1852 – 1914 : Les Grands Travaux de Marseille : Acte 1

1852 – 1914 : Les Grands Travaux de Marseille : Acte 1

L’avènement du Second Empire est synonyme de renouveau pour Marseille. Malgré, ou grâce à l’adversité des marseillais envers Napoléon III, celui-ci favorisa son essor et sa modernisation qui se perpétueront jusqu’à la Grande Guerre.
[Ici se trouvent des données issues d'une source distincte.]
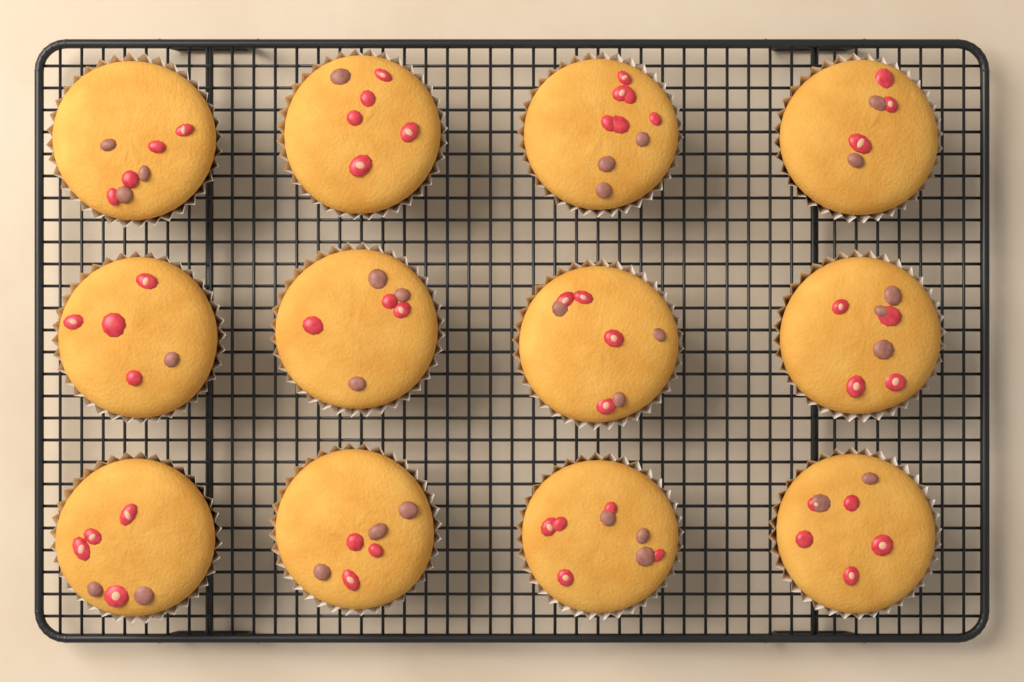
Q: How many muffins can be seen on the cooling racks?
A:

Le rôle de l’Etat dans l’évolution de Marseille

L’État français a eu un rôle prépondérant dans cette évolution de Marseille. La transition dans la nouvelle

économie libérale lancée par les anglo-saxons n’aurait pu être si réussie si le système bancaire n’avait été réformé en février 1852. Cette réforme a permis la création de grandes banques de dépôt et l’évolution de la Banque de France en une actrice incontournable du développement économique. Rien de comparable n’aurait pu être réalisé si l’État n’avait pas, en mars 1852, élargit le champ d’expropriation, non plus aux seules propriétés insalubres, mais à toutes celles venant gêner les plans d’aménagements urbains.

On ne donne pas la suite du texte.